TASK ITEM A:
Retype the following piece about Port Arthur's own William Murdoch word for word, from beginning to end.

GIVEN TEXT:
May I have your attention please?
May I have your attention please?
Will the real Will Murdoch please stand up?
I don’t know about you, but I love the show “Murdoch Mysteries” on CBC. If you haven’t watched it – you should, it’s on Netflix – so you have no excuses.
William Murdoch is a fictional detective played by Yannick Bisson. The series takes place during the dawn of the 20th century, in Toronto. Murdoch is a pioneer in forensic techniques and has a knack for inventing gadgets to help him solve chrome.
Did you know Port Arthur had its very own William Murdoch?
My dad was reading an old book from 1883, and showed me a page where it mentions William Murdoch Esquire. I thought it was pretty cool, knowing me, I decided to do some digging.
Several different sources have various spellings: Murdoch and Murdock, it’s been interesting to have to sort through various sources to make sure I had the right Murdoch.

TASK ITEM B:
Echo everything in the records from the line containing "## Library and Stacks" down to the final line of the records, with each line unchanged.

RECORDS FOR THE EXERCISE:

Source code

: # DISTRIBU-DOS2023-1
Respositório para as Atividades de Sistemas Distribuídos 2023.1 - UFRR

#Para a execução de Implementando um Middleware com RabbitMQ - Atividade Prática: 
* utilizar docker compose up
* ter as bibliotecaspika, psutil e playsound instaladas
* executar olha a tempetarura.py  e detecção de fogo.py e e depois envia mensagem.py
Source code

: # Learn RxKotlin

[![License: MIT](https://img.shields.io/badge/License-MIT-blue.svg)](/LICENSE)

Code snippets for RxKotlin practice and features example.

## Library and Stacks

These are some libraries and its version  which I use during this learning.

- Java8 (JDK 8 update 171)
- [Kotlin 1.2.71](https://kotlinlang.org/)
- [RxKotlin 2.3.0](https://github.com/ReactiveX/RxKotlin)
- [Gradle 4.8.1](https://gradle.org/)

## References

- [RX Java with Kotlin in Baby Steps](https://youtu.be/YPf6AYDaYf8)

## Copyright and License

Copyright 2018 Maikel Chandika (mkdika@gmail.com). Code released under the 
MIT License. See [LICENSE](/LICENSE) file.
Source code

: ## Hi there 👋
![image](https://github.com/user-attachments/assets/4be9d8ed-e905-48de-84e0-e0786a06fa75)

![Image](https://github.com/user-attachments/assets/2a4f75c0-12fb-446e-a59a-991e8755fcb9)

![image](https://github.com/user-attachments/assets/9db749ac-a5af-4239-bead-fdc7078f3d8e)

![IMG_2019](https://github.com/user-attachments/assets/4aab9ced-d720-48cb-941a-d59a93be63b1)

ANSWER AREA A:
May I have your attention please?
May I have your attention please?
Will the real Will Murdoch please stand up?
I don’t know about you, but I love the show “Murdoch Mysteries” on CBC. If you haven’t watched it – you should, it’s on Netflix – so you have no excuses.
William Murdoch is a fictional detective played by Yannick Bisson. The series takes place during the dawn of the 20th century, in Toronto. Murdoch is a pioneer in forensic techniques and has a knack for inventing gadgets to help him solve chrome.
Did you know Port Arthur had its very own William Murdoch?
My dad was reading an old book from 1883, and showed me a page where it mentions William Murdoch Esquire. I thought it was pretty cool, knowing me, I decided to do some digging.
Several different sources have various spellings: Murdoch and Murdock, it’s been interesting to have to sort through various sources to make sure I had the right Murdoch.

ANSWER AREA B:
## Library and Stacks

These are some libraries and its version  which I use during this learning.

- Java8 (JDK 8 update 171)
- [Kotlin 1.2.71](https://kotlinlang.org/)
- [RxKotlin 2.3.0](https://github.com/ReactiveX/RxKotlin)
- [Gradle 4.8.1](https://gradle.org/)

## References

- [RX Java with Kotlin in Baby Steps](https://youtu.be/YPf6AYDaYf8)

## Copyright and License

Copyright 2018 Maikel Chandika (mkdika@gmail.com). Code released under the 
MIT License. See [LICENSE](/LICENSE) file.
Source code

: ## Hi there 👋
![image](https://github.com/user-attachments/assets/4be9d8ed-e905-48de-84e0-e0786a06fa75)

![Image](https://github.com/user-attachments/assets/2a4f75c0-12fb-446e-a59a-991e8755fcb9)

![image](https://github.com/user-attachments/assets/9db749ac-a5af-4239-bead-fdc7078f3d8e)

![IMG_2019](https://github.com/user-attachments/assets/4aab9ced-d720-48cb-941a-d59a93be63b1)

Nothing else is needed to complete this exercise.